Even before your babe is born, the conversation from coffee mornings to dinner parties becomes almost obsessively preoccupied with the topic of the best nurseries, the top schools, and for many parents this can be a source of much stress. The competitive atmosphere breeds virulently, with parents feeling the pressure to get places at the ‘right’ schools. This, together with a results-oriented educational environment, can create conditions where children are not happy and passionate about learning, and are showing increasingly early signs of anxiety.

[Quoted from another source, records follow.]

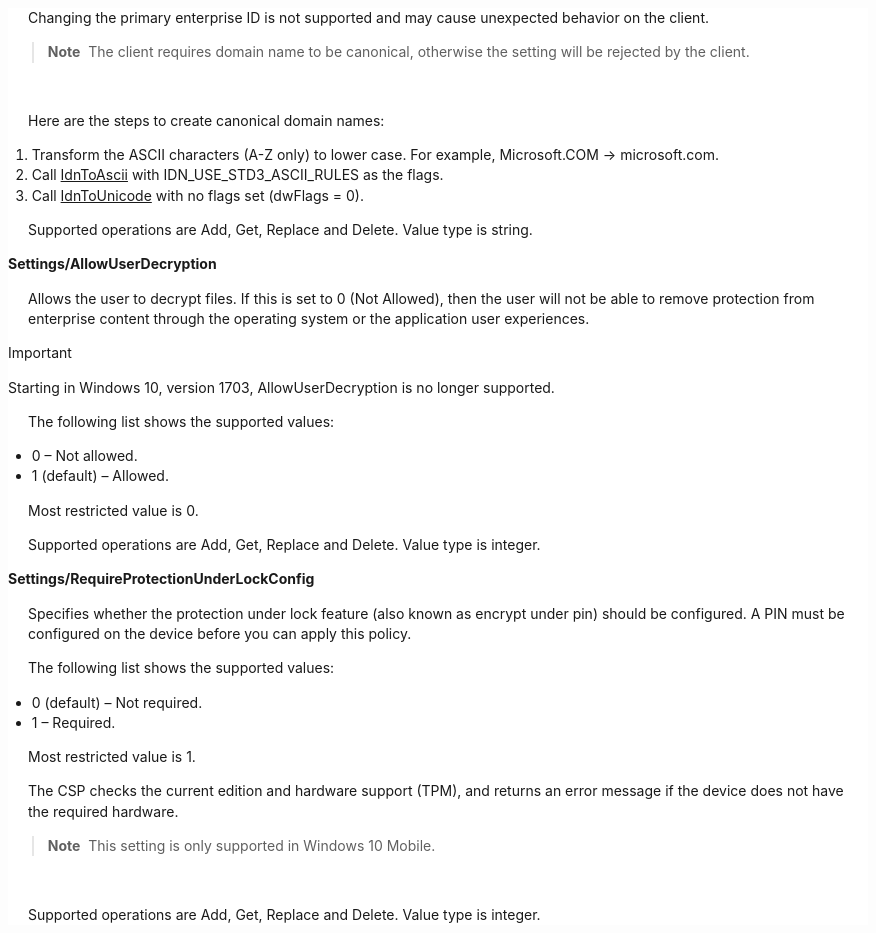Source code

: <p style="margin-left: 20px">Changing the primary enterprise ID is not supported and may cause unexpected behavior on the client.

> **Note**  The client requires domain name to be canonical, otherwise the setting will be rejected by the client.

 

<p style="margin-left: 20px">Here are the steps to create canonical domain names:

1.  Transform the ASCII characters (A-Z only) to lower case. For example, Microsoft.COM -> microsoft.com.
2.  Call [IdnToAscii](https://msdn.microsoft.com/library/windows/desktop/dd318149.aspx) with IDN\_USE\_STD3\_ASCII\_RULES as the flags.
3.  Call [IdnToUnicode](https://msdn.microsoft.com/library/windows/desktop/dd318151.aspx) with no flags set (dwFlags = 0).

<p style="margin-left: 20px">Supported operations are Add, Get, Replace and Delete. Value type is string.

<a href="" id="settings-allowuserdecryption"></a>**Settings/AllowUserDecryption**  
<p style="margin-left: 20px">Allows the user to decrypt files. If this is set to 0 (Not Allowed), then the user will not be able to remove protection from enterprise content through the operating system or the application user experiences.

> [!Important]  
> Starting in Windows 10, version 1703, AllowUserDecryption is no longer supported.

<p style="margin-left: 20px">The following list shows the supported values:

-   0 – Not allowed.
-   1 (default) – Allowed.

<p style="margin-left: 20px">Most restricted value is 0.

<p style="margin-left: 20px">Supported operations are Add, Get, Replace and Delete. Value type is integer.

<a href="" id="settings-requireprotectionunderlockconfig"></a>**Settings/RequireProtectionUnderLockConfig**  
<p style="margin-left: 20px">Specifies whether the protection under lock feature (also known as encrypt under pin) should be configured. A PIN must be configured on the device before you can apply this policy.

<p style="margin-left: 20px">The following list shows the supported values:

-   0 (default) – Not required.
-   1 – Required.

<p style="margin-left: 20px">Most restricted value is 1.

<p style="margin-left: 20px">The CSP checks the current edition and hardware support (TPM), and returns an error message if the device does not have the required hardware.

> **Note**  This setting is only supported in Windows 10 Mobile.

 

<p style="margin-left: 20px">Supported operations are Add, Get, Replace and Delete. Value type is integer.
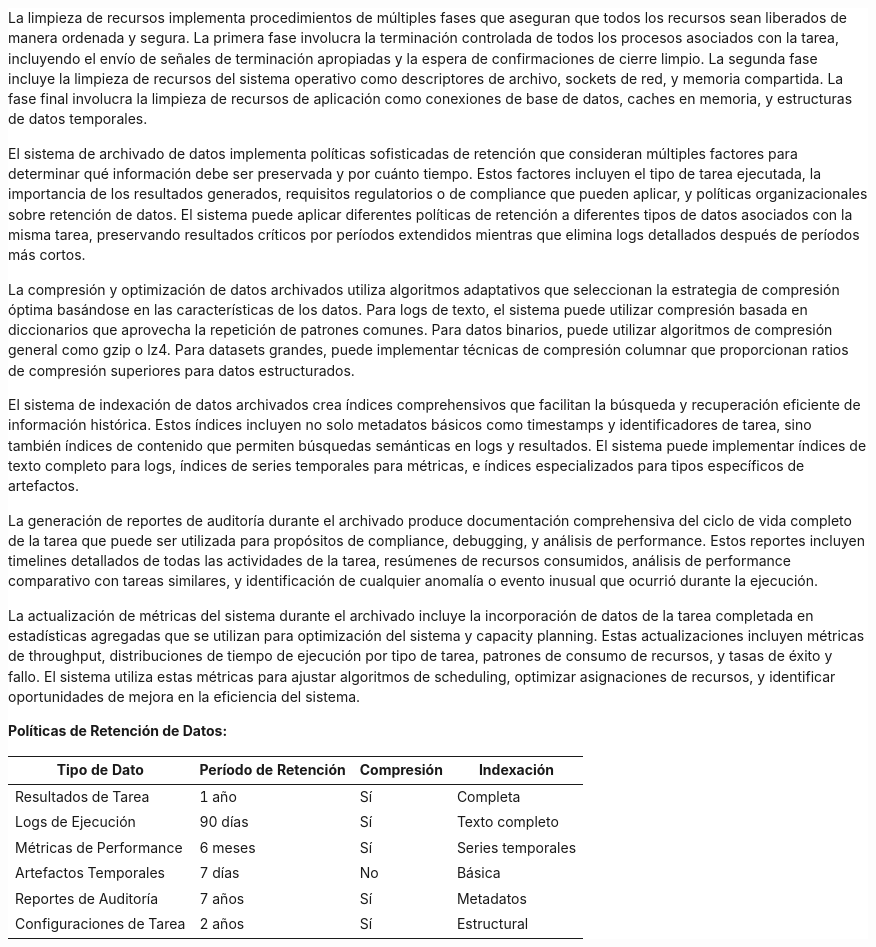 La limpieza de recursos implementa procedimientos de múltiples fases que aseguran que todos los recursos sean liberados de manera ordenada y segura. La primera fase involucra la terminación controlada de todos los procesos asociados con la tarea, incluyendo el envío de señales de terminación apropiadas y la espera de confirmaciones de cierre limpio. La segunda fase incluye la limpieza de recursos del sistema operativo como descriptores de archivo, sockets de red, y memoria compartida. La fase final involucra la limpieza de recursos de aplicación como conexiones de base de datos, caches en memoria, y estructuras de datos temporales.

El sistema de archivado de datos implementa políticas sofisticadas de retención que consideran múltiples factores para determinar qué información debe ser preservada y por cuánto tiempo. Estos factores incluyen el tipo de tarea ejecutada, la importancia de los resultados generados, requisitos regulatorios o de compliance que pueden aplicar, y políticas organizacionales sobre retención de datos. El sistema puede aplicar diferentes políticas de retención a diferentes tipos de datos asociados con la misma tarea, preservando resultados críticos por períodos extendidos mientras que elimina logs detallados después de períodos más cortos.

La compresión y optimización de datos archivados utiliza algoritmos adaptativos que seleccionan la estrategia de compresión óptima basándose en las características de los datos. Para logs de texto, el sistema puede utilizar compresión basada en diccionarios que aprovecha la repetición de patrones comunes. Para datos binarios, puede utilizar algoritmos de compresión general como gzip o lz4. Para datasets grandes, puede implementar técnicas de compresión columnar que proporcionan ratios de compresión superiores para datos estructurados.

El sistema de indexación de datos archivados crea índices comprehensivos que facilitan la búsqueda y recuperación eficiente de información histórica. Estos índices incluyen no solo metadatos básicos como timestamps y identificadores de tarea, sino también índices de contenido que permiten búsquedas semánticas en logs y resultados. El sistema puede implementar índices de texto completo para logs, índices de series temporales para métricas, e índices especializados para tipos específicos de artefactos.

La generación de reportes de auditoría durante el archivado produce documentación comprehensiva del ciclo de vida completo de la tarea que puede ser utilizada para propósitos de compliance, debugging, y análisis de performance. Estos reportes incluyen timelines detallados de todas las actividades de la tarea, resúmenes de recursos consumidos, análisis de performance comparativo con tareas similares, y identificación de cualquier anomalía o evento inusual que ocurrió durante la ejecución.

La actualización de métricas del sistema durante el archivado incluye la incorporación de datos de la tarea completada en estadísticas agregadas que se utilizan para optimización del sistema y capacity planning. Estas actualizaciones incluyen métricas de throughput, distribuciones de tiempo de ejecución por tipo de tarea, patrones de consumo de recursos, y tasas de éxito y fallo. El sistema utiliza estas métricas para ajustar algoritmos de scheduling, optimizar asignaciones de recursos, y identificar oportunidades de mejora en la eficiencia del sistema.

**Políticas de Retención de Datos:**

| Tipo de Dato | Período de Retención | Compresión | Indexación |
|--------------|---------------------|------------|------------|
| Resultados de Tarea | 1 año | Sí | Completa |
| Logs de Ejecución | 90 días | Sí | Texto completo |
| Métricas de Performance | 6 meses | Sí | Series temporales |
| Artefactos Temporales | 7 días | No | Básica |
| Reportes de Auditoría | 7 años | Sí | Metadatos |
| Configuraciones de Tarea | 2 años | Sí | Estructural |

The reality is, the pressure to ensure your child is a ‘success’ results in many parents subjecting their families to the tyranny of league tables, moving house to be in the right catchment area and even joining the Sunday morning stampede to Mass or Morning Prayer to satisfy the requirements for faith schools. Despite the planning, parents may be thwarted at the last hurdle when their local state school has no places in the reception year, due to the sibling policy. The whole process is enough to turn you grey early.
The Children’s Society Good Childhood report 2015 revealed that in an international comparison of children’s happiness in 15 countries, children in England were unhappier than their peers in 11 other countries, including Ethiopia and Algeria. Stress and pressure at school were listed as some of the contributing actors. So is it that our schools are overly competitive or do parents create this feeling unwittingly? And what does this mean for you if you are in the process of selecting a school for your child?
The first thing to remember is the importance of matching your child’s individual needs to an educational environment suited to them. All too often we choose a school based on its reputation and standing as opposed to matching it to our child’s needs. This is hard, as many of us may not fully understand our child’s temperament and strengths and weaknesses – personal or academic. It also assumes you have a choice and that, in reality, is often restricted.
If you find your child is struggling, there may be too much pressure and too little support. If your child is academically able, has good work habits and is organised, the environment may be right for him, even if it is deemed competitive.
Competition can be healthy – as long as it encourages children to do their best, how to handle failure and strive to improve. Competition when it comes to school places is fine, as long as you don’t devalue yourself or others in the process – what are they/you prepared to do in order to get ahead? A school may be too competitive if many students feel stressed, if friendships suffer because of getting ahead at the expense of others, if there is low-risk taking and creativity, cheating and lack of enjoyment of learning.
Be aware of the impact on children of prizes and comparative grades (where your child is ranked by his position in class as opposed to his performance in its own right, measured against his last effort). Prizes often go to the same children every year, and for those who never receive one, there is no incentive, leading to feelings of hopelessness. There are many high-performing schools that have no prizes for academic achievement – instead, they recognise the achievements of the pupils whether they be in sport, in the arts, or the school community, or in contribution to the charitable work the school has been involved with.
The bottom line is that excessively exam-focused schools and parents will not contribute to a society of successful and happy, brain-healthy children. I know what I want…do you?
Are parents part of the problem?
Be aware how we parents unwittingly contribute towards competitiveness:
- If you only focus on and praise their achievements, your child will feel that they will disappoint you if they don’t win the race/get voted as class captain. The child who gets 7/10 in a spelling test and is afraid to report back to his parents, views himself negatively.
- Focus on attitude and effort, and the strategies children are using, for example: “I noticed you were saying your times tables over and over to yourself. That is a good habit as it will help you to remember them.”
- Allow your children to make mistakes and learn from not getting things right first time. The perils of perfectionism can heighten a competitive spirit.
- Let your kids have time to relax – they don’t always need to be doing ‘enriching’ activities.